Lo difícil es dudar de nosotros mismos y revisar permanentemente las razones que nos han llevado hasta aquí. Solo entonces podemos sentarnos en un lugar discreto y silencioso y allí, con pleno conocimiento de lo que vamos a decir, llamar finalmente para decir algo que realmente nos sobre.
Graves voces de una ausencia que desdibujamos y suavizamos en nuestras conciencias, con las flores decadentes de los crisantemos. Reposar la tristeza, el desamparo o la ausencia, la revelación de mis alegrías, la confesión inaplazable de mis desasosiegos.
Más tarde, ya como profesor, siempre intenté transmitir mi pasión por la NATURALEZA a mis alumnos. Después de los años, desde la memoria, puedo afirmar que el oficio de profesor es duro y valeroso, de hombres sufridos, aventura de largos meses en jornadas enloquecidas y tenebrosas, pero otras, llenas de alegrías desbordantes.

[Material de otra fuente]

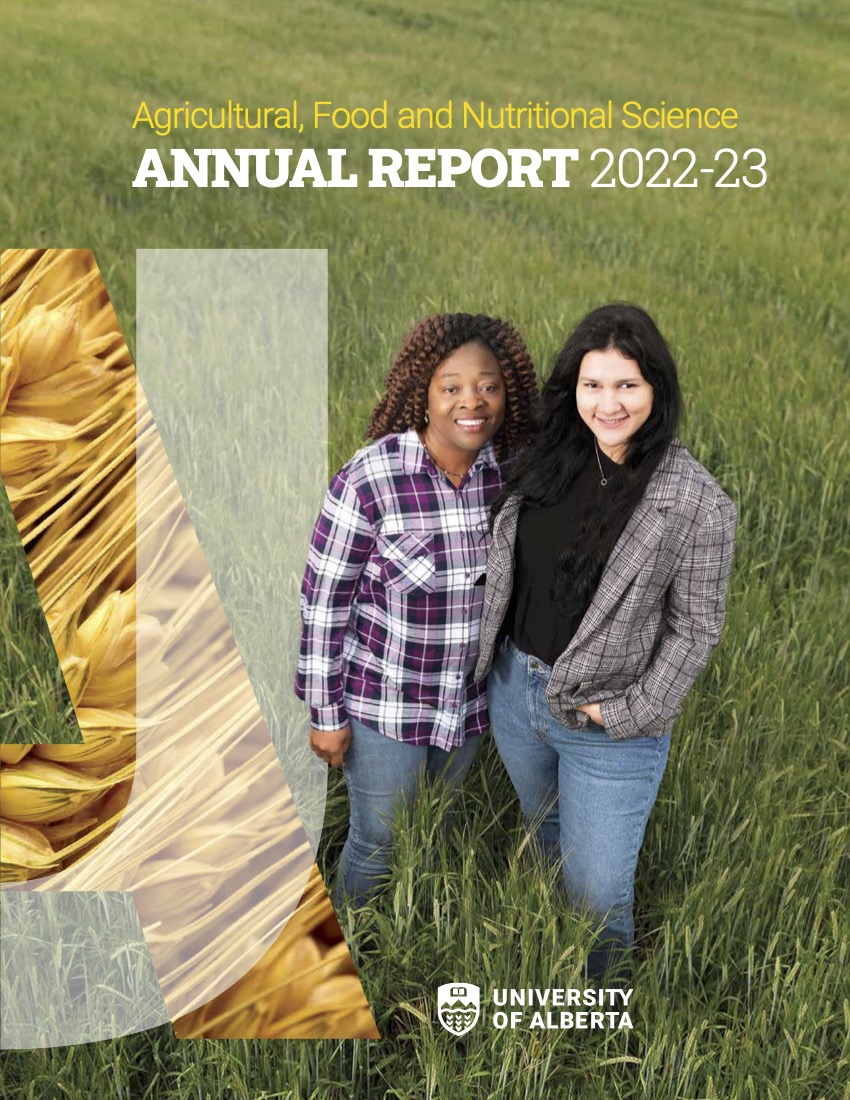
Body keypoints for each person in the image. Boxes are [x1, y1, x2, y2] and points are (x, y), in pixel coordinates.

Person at [475, 303, 737, 978]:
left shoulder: (697, 502)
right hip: (516, 694)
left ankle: (600, 1023)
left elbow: (697, 627)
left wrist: (628, 713)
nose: (609, 403)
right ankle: (547, 967)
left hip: (606, 726)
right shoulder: (546, 460)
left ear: (657, 390)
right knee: (546, 842)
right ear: (574, 388)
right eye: (594, 384)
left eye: (628, 385)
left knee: (597, 895)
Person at [296, 312, 537, 905]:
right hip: (385, 703)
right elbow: (324, 602)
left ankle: (414, 937)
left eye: (488, 386)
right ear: (421, 394)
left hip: (465, 706)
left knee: (436, 832)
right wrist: (325, 714)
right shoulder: (371, 478)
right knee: (378, 838)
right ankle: (352, 948)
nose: (471, 401)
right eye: (451, 387)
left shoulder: (508, 478)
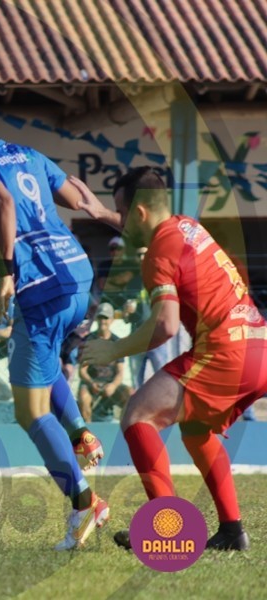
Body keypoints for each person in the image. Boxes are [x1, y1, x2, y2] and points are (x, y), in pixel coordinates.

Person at [0, 104, 108, 550]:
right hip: (77, 275)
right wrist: (106, 213)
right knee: (40, 363)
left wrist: (7, 268)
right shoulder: (27, 153)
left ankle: (84, 503)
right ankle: (80, 433)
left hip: (41, 287)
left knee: (29, 412)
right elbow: (75, 198)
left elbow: (4, 202)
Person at [76, 166, 267, 551]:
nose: (122, 222)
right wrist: (103, 214)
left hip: (225, 353)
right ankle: (232, 531)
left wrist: (114, 349)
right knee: (195, 430)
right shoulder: (187, 226)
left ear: (139, 212)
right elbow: (143, 227)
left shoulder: (157, 255)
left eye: (123, 213)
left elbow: (165, 326)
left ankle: (168, 529)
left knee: (137, 415)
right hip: (258, 347)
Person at [121, 246, 172, 389]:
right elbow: (125, 318)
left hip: (156, 336)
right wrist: (126, 312)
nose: (142, 258)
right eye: (139, 255)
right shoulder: (132, 283)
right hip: (137, 336)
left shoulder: (161, 279)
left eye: (145, 254)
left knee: (163, 379)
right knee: (136, 382)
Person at [77, 303, 132, 422]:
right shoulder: (88, 340)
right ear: (96, 319)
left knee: (131, 394)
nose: (103, 321)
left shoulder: (117, 342)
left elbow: (120, 372)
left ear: (112, 320)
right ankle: (88, 431)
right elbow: (82, 371)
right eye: (100, 317)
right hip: (91, 383)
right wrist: (92, 383)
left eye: (106, 318)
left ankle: (124, 429)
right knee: (84, 397)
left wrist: (113, 385)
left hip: (111, 383)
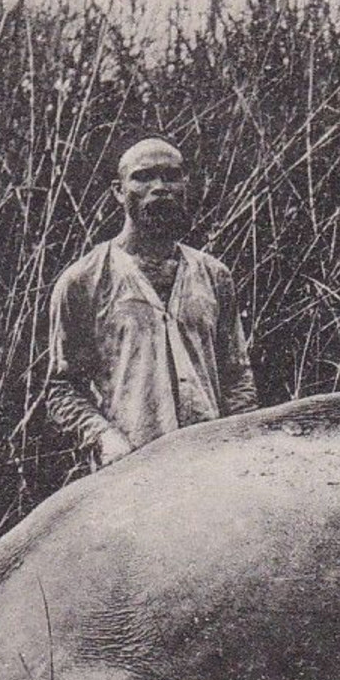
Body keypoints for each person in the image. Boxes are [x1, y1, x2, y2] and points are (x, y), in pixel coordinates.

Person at [45, 137, 259, 467]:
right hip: (129, 471)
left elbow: (238, 377)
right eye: (143, 176)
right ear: (118, 190)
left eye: (171, 176)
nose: (160, 187)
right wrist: (103, 437)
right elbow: (61, 388)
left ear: (186, 185)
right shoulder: (82, 281)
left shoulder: (214, 276)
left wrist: (238, 445)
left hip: (211, 466)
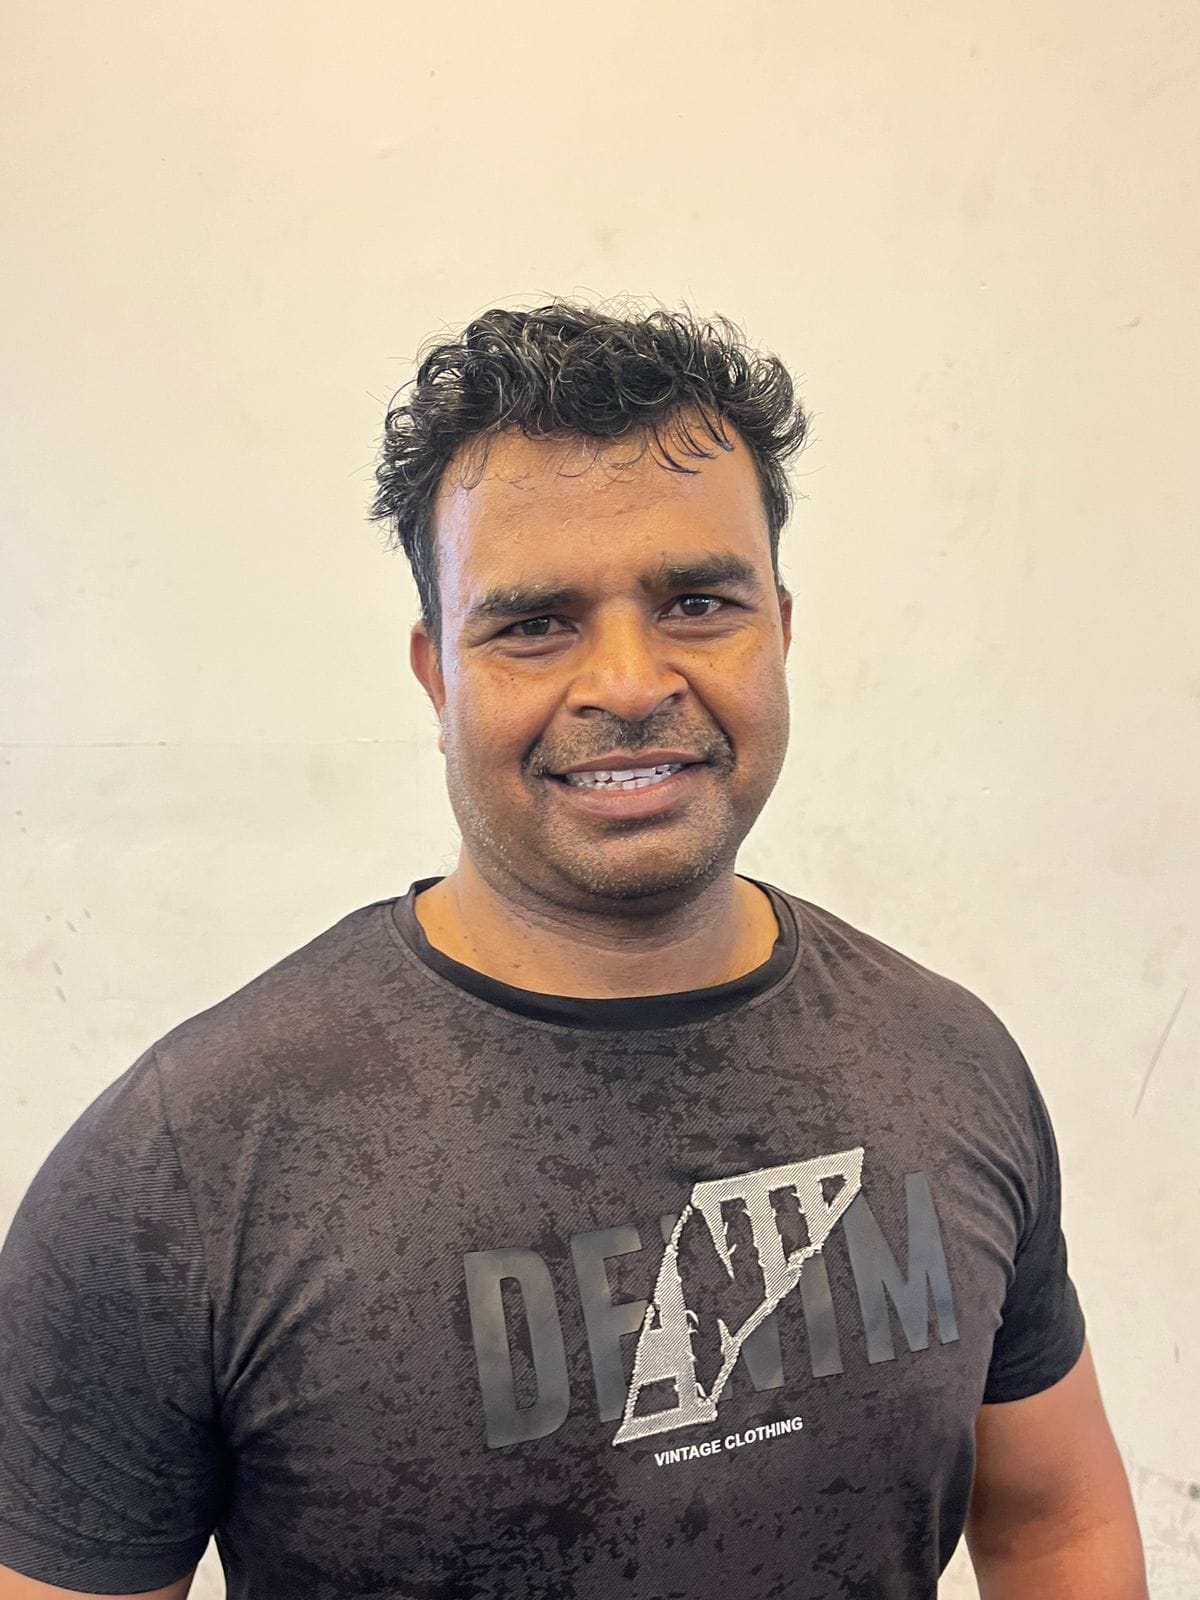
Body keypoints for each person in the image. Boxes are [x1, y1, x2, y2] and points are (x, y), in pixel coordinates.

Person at [0, 300, 1147, 1600]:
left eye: (697, 603)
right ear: (438, 675)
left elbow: (1056, 1528)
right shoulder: (186, 1166)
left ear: (779, 626)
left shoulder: (947, 1063)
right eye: (536, 623)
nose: (628, 683)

En las salidas de campo que hacía con mis alumnos y alumnas, disfrutaba haciendo fotografías, captando detalles tan cercanos como el borboteo de algunas fuentes bajas, tan granadinas como las del romántico Carmen de los Mártires y tan bellas como el Partenon en Grecia.

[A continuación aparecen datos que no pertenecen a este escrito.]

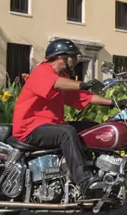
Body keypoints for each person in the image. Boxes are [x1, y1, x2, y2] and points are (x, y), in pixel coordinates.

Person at [12, 39, 118, 197]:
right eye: (73, 57)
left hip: (51, 125)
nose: (75, 61)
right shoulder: (42, 71)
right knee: (66, 133)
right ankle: (84, 181)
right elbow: (56, 83)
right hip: (30, 128)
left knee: (92, 127)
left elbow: (85, 97)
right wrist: (83, 84)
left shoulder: (62, 77)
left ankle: (97, 170)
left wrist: (114, 103)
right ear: (60, 57)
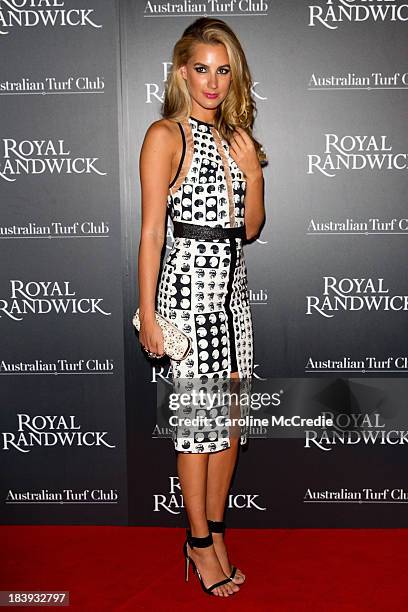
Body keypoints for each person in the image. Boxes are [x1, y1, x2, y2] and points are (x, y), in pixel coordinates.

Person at [137, 17, 266, 597]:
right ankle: (196, 543)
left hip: (233, 298)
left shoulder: (236, 138)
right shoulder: (166, 134)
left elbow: (251, 228)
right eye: (201, 69)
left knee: (229, 427)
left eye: (223, 70)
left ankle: (216, 531)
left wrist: (252, 176)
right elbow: (151, 234)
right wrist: (149, 314)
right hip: (187, 298)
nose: (212, 82)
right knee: (198, 430)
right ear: (182, 71)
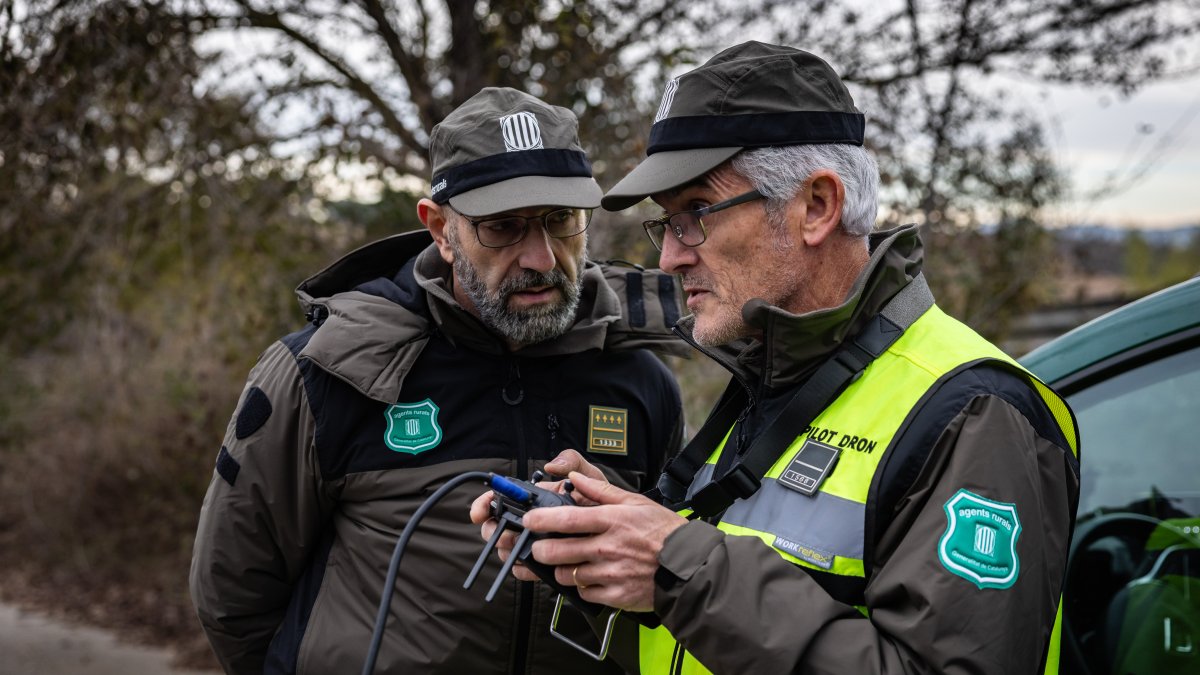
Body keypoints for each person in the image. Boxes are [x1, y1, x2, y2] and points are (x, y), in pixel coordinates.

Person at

Con los paseos de senderismo por las rutas de Granada, aproveché esta circunstancia, para programar un itinerario por el río Darro con mis alumnos y alumnas, por las huertas del Valparaíso, por el valle entre la Alcazaba Cadima y la fortaleza de la Alhambra, hasta su embovedado en la Plaza Nueva, ya dentro la ciudad.

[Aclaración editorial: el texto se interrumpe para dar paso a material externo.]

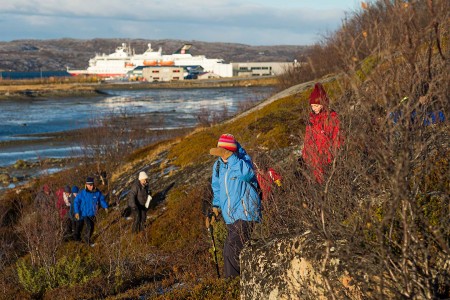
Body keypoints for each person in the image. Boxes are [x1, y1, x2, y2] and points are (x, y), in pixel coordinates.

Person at [209, 133, 261, 278]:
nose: (222, 155)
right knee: (229, 251)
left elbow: (247, 174)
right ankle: (239, 283)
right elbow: (217, 187)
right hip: (230, 216)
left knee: (232, 250)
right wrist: (216, 207)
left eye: (224, 152)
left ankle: (233, 284)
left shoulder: (242, 161)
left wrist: (231, 157)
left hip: (246, 212)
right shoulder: (219, 165)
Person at [301, 82, 342, 184]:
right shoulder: (311, 120)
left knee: (328, 183)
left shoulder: (332, 118)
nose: (314, 108)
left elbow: (337, 137)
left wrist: (333, 155)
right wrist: (305, 155)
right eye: (312, 106)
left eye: (316, 105)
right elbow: (307, 139)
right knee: (317, 184)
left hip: (327, 158)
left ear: (323, 104)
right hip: (314, 159)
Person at [73, 177, 108, 245]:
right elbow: (76, 202)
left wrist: (105, 207)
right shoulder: (82, 193)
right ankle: (87, 241)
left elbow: (101, 200)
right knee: (89, 226)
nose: (91, 186)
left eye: (92, 185)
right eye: (89, 185)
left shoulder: (97, 192)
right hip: (85, 214)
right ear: (86, 185)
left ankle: (86, 237)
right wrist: (77, 212)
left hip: (93, 213)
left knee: (92, 228)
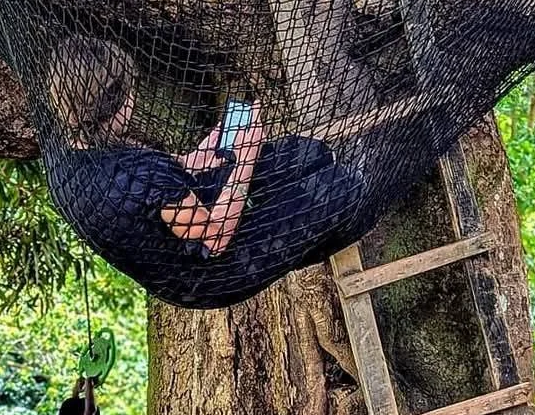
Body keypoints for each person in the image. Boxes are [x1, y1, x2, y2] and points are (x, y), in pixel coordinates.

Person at [42, 38, 369, 309]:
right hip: (209, 273)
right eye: (129, 91)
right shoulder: (143, 175)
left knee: (305, 153)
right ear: (113, 103)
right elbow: (214, 238)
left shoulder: (65, 151)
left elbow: (145, 188)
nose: (135, 98)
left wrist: (198, 157)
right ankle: (320, 226)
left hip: (178, 220)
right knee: (339, 187)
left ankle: (300, 216)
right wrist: (245, 158)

En mi estancia italiana, Monópoli fue el lugar elegido para saborear las delicias de sus callejuelas tortuosas y plazas de estruendo. No eran plazas de arquitectura apabullante, pensadas para las arengas y el tráfago vocinglero, sino más bien unas plazas recoletas, hasta las que sólo llegan los paseantes más ariscos de los caminos trillados; unas plazas bendecida por el sol, serenas de jardines, huidas del asfalto, donde aún era posible ensanchar el alma.